There are a few martial arts practitioners that are not my students, but I have had an impact on their progression and development in the martial arts. They are low ranking Dan students around the rank of 1st or 2nd Dan. One common thing that I hear them say is, “Gee I just don’t feel like classes have had the same impact on me as they did.” or “I wish the instructor did this or that. I feel like my training is not what it can be.”

These statements really irritate me.

As colored belt students we are really spoiled. Everything is laid out for us. We have our curriculum to learn, goals to meet, and regularly scheduled colored belt test. Our instructors focus 150% of their attention on us and frankly we don’t appreciate it as much as we should in the moment.

When we make it to the Dan ranks, however, we as students really need to take ownership of our own training and this takes an incredible amount of discipline as we aren’t testing as frequently and our goals are more abstract at this point. We need to take more ownership and discipline in our training. We can’t let an instructor’s flavour for the class bother us when we get to this point. The instruction quality isn’t bad. They are just catering their instruction and intention towards the colored belts that really need it.

Here are some things you should keep in mind:

  1. As a Dan you need to be able to push yourself through the seemingly boring parts, and you need to drive yourself to improve yourself. When you hear people use the cliche Self-Starter during a job interview, this is what they are talking about. Sure there are times when I go to a general class, and it is below my “reading level”. I still take the opportunity to drop a good sweat and still execute each technique as if it were my last.
  2. Think Ahead. If you have ambitions to be a chief instructor down the line, who is going to make sure you improve? Who is going to make sure your technique remains sharp? It’s lonely to be the chief instructor. You must get yourself to your goals in your own training. In this case you need to evaluate yourself and plan out your own training. This is a high skill. You don’t trust colored belts to do this, but at this point you should be more in love with the idea of training and the continual climb than you are with a new belt or the top of the mountain.
  3. Create your own brand.
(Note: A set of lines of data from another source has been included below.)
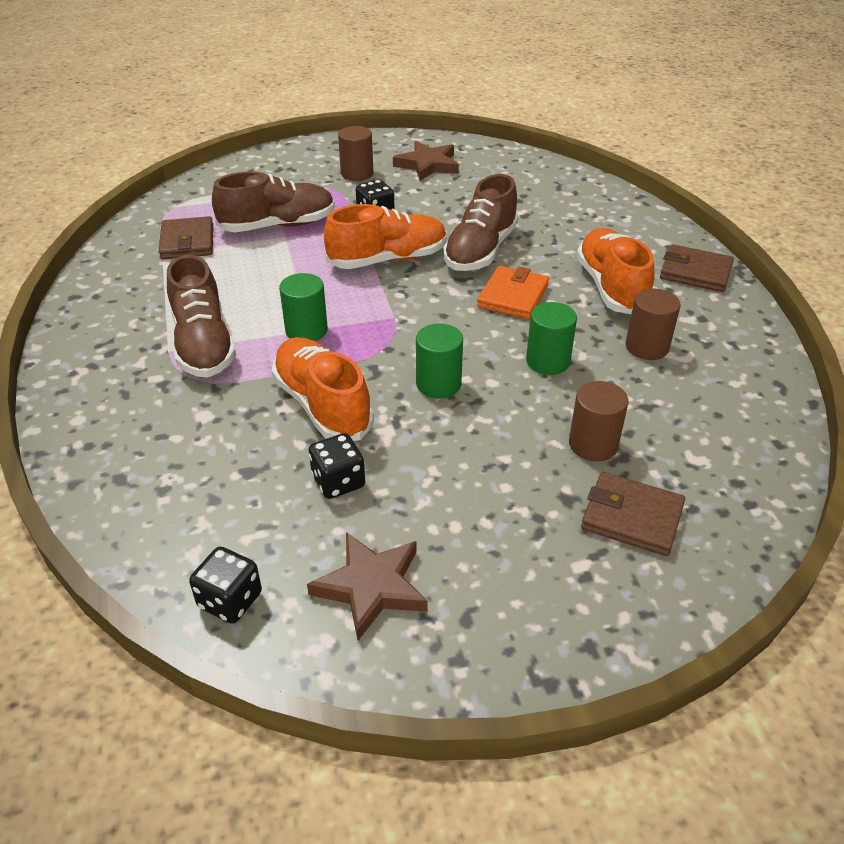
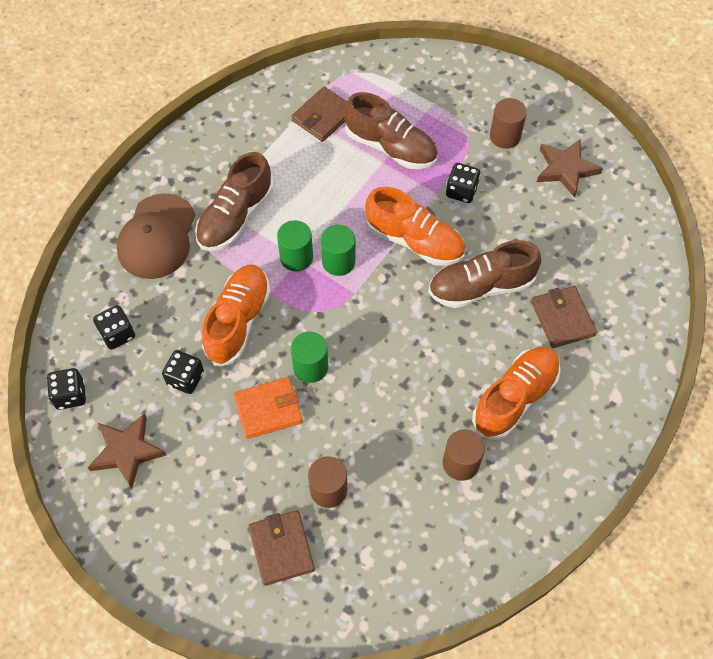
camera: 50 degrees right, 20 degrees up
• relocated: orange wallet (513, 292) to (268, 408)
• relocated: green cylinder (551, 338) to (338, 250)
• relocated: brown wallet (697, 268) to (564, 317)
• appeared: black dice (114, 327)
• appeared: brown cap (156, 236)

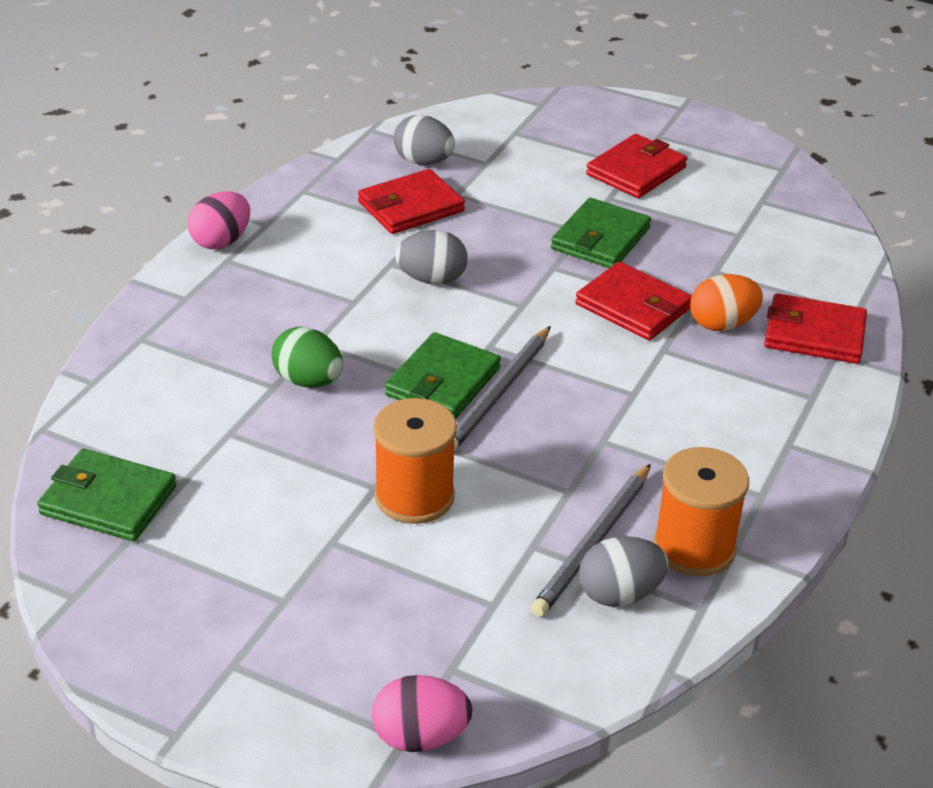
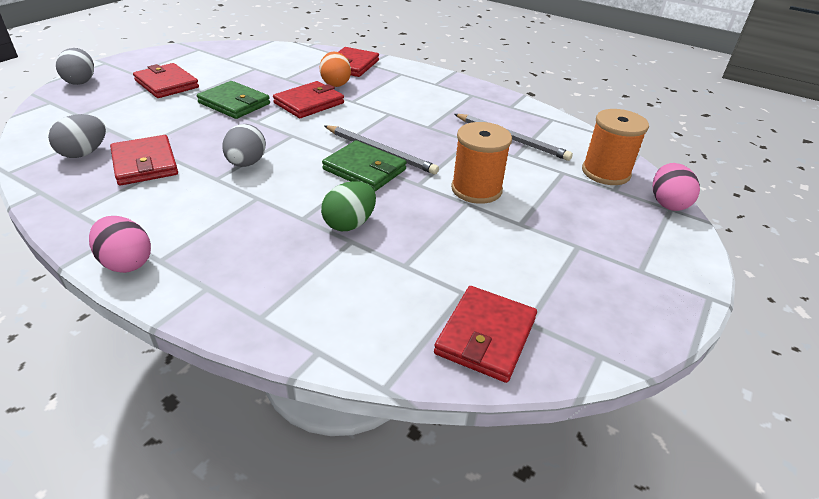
camera: 85 degrees left, 0 degrees up
• colour: green wallet (106, 495) to red wallet (485, 334)
• relocated: grey egg (624, 571) to (75, 66)
• relocated: orange spool (701, 511) to (615, 147)

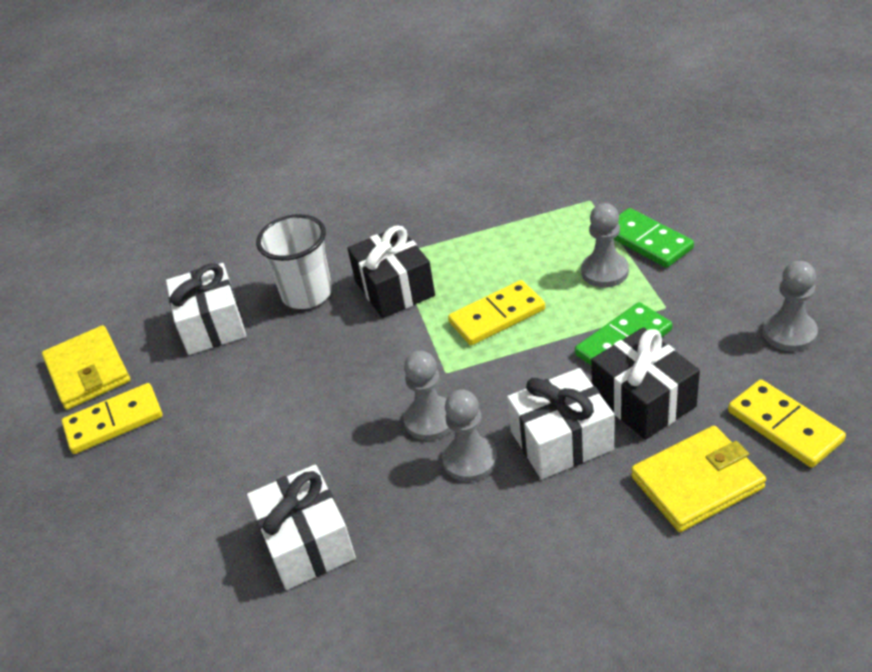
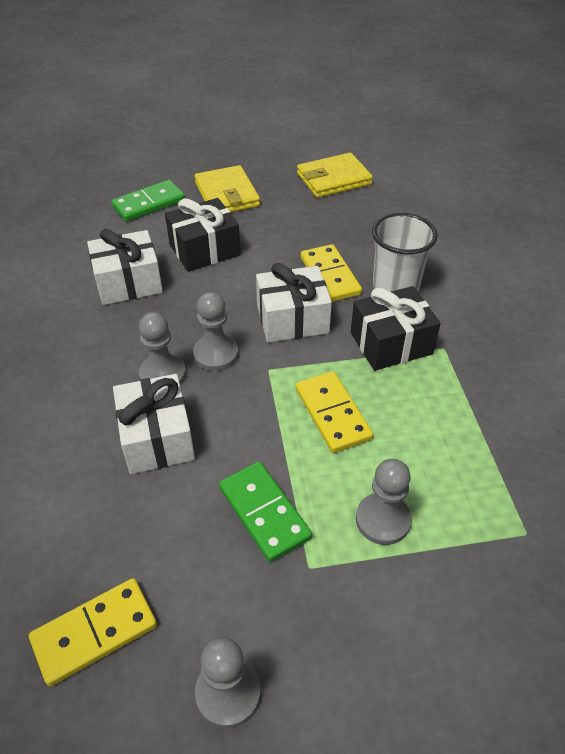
camera: 90 degrees right, 5 degrees up
• relocated: yellow domino (112, 418) to (331, 273)
• relocated: white gift (206, 309) to (294, 302)
• relocated: black gift (645, 383) to (202, 235)
• relocated: green domino (653, 238) to (148, 201)
• relocated: yellow wallet (698, 479) to (227, 188)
Chuck Norris preaches in his philosophy, “The Instructor is the Art”. At the Dan level you need to start thinking not just the art that your instructor conveyed but the art that you yourself want to convey to your students. Is this brand honest and true?
  4. If you are whining about how class is run, do you really like martial arts, and do you train unconditionally? Are you reaching any self actualization in your training? We all get stuck in a rut. Even Chuck Norris. His martial arts career took a huge hit when his brother died. He lost his sense of purpose before Steve McQueen got him to try acting. This new sense of purpose revived his martial arts career. Are you training with a purpose? Are you training with a selfish purpose? Here being selfish is a good thing. Train for yourself and always have a higher goal to strive for.
  5. You really should pay attention to the class even if it is not the most interesting. I still get insight when I hop in line and allow a junior Dan to lead the class. You just need to be patient and listen for it.